If you're a series fan, the content here won't be a total surprise, the bulk of it coming as a mix of trailers previously released on the first two DVD editions. However, a few new surprises have been added in, with of course the enhanced benefit of having 1080p AVC encoded transfers that further transform your home theater set-up into a cavalcade of politically UN-correct gore, sleaze, sex, and comedy.
At nearly four hours and with 89 trailers on-hand, it's difficult to comment on them all, but here are a few of my favorites:
-Raiders of Atlantis: Hilarious "Road Warrior" rip-off with one of the all-time funniest decapitation scenes ever - and it's in this trailer! (Incredibly, the film itself just surfaced on DVD, in 16:9 no less, as a part of Mill Creek's 2011 "Sci-Fi Invasion" 50-movie bargain pack).
-Skatetown USA: Scott Baio, Epstein from "Welcome Back Kotter," Marcia from "The Brady Bunch," Ruth Buzzi, Flip Wilson and "introducing" Patrick Swayze? Someone tell me why this disco-skating flick isn't on DVD!
-The Crippled Masters: A favorite from the earlier compilation, in full scope widescreen.
-Wicked, Wicked: Early `70s MGM B-movie offered the first - and last - usage of "Duovision," a two-camera set-up that failed to sell this bizarre looking camp horror outing.
-Welcome Home, Brother Charles: `70s Black exploitation outing with a particularly memorable trailer.
As with the prior 42nd Street Forever retrospectives, the trailers are grouped together by category, from sleazy soft-core sex flicks to biker pictures, martial arts outings, sci-fi and horror, with the occasional big-studio film worked into the mix (like, say, MGM's hysterical Japanese co-production "The Green Slime").

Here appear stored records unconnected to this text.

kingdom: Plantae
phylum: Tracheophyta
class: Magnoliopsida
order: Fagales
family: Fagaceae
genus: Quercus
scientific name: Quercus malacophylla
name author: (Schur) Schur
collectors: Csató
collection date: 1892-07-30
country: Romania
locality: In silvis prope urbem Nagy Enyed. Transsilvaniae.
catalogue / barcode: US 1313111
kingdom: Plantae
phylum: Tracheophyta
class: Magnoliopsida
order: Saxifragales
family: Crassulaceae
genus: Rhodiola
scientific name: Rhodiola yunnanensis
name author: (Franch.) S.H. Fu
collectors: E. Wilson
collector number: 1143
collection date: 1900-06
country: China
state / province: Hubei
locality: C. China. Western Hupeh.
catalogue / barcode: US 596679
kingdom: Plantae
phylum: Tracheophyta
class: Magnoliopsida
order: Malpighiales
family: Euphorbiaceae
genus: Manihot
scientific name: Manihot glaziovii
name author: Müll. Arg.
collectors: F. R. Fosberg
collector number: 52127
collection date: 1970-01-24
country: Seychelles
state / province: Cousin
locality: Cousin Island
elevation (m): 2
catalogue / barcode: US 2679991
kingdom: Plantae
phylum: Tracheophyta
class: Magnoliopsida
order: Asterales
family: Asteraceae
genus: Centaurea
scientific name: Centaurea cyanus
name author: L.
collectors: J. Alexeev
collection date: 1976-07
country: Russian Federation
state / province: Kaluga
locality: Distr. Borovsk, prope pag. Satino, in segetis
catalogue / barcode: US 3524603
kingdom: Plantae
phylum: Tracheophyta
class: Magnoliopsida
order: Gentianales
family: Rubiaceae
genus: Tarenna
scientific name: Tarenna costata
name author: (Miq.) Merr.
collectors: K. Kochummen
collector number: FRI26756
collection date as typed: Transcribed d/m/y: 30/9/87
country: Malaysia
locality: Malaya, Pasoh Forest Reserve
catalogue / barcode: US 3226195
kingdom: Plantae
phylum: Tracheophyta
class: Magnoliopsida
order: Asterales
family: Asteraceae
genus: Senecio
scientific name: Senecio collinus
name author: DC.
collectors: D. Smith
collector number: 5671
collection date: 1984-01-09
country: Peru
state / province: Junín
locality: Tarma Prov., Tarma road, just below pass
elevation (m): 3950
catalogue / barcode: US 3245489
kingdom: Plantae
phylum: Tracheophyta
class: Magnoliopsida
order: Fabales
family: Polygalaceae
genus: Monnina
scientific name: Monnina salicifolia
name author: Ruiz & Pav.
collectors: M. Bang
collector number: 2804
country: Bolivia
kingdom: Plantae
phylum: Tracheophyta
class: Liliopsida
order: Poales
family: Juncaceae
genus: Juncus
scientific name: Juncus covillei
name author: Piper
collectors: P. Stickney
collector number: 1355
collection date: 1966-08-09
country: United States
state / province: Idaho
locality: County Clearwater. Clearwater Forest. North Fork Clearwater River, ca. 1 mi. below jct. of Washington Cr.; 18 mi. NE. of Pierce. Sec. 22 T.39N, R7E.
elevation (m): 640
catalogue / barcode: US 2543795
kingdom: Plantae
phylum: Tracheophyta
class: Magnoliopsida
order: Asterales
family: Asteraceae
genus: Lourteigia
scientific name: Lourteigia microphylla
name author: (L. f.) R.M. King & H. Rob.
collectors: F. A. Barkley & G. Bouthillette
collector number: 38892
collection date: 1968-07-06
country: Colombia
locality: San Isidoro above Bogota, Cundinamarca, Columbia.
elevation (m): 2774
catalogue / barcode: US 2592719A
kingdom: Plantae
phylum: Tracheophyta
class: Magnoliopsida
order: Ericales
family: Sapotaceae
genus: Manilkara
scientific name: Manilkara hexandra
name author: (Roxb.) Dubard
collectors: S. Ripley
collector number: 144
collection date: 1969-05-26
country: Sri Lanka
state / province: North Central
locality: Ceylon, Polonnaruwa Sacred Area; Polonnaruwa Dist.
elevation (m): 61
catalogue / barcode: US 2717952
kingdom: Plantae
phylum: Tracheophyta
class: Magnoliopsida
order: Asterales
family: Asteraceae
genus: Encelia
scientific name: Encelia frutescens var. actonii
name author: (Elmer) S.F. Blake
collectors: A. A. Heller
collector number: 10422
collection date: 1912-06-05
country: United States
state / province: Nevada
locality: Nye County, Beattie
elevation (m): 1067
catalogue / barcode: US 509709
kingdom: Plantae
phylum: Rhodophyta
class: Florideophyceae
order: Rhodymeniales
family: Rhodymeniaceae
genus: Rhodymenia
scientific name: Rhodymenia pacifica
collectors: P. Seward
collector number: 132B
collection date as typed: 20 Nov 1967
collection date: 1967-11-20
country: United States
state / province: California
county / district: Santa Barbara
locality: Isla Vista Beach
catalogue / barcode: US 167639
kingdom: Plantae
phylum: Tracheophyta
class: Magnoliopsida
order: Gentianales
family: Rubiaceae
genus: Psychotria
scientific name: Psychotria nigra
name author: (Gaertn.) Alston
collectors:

The transfers are all superior to Synapse's admittedly terrific DVD sets (with many in anamorphic widescreen), but are also a mixed lot in terms of their condition, as you'd anticipate from materials that aren't pristine - but that only adds to the disc's inherent nostalgic, and overall entertainment, value. In fact, I've found that playing just a few minutes of these trailers is perfect for certain houseguests and friends you might have over, who are certain to get a kick or two out of them. Commentary by exploitation fan/webzine authorities adds some insight to the fun as well.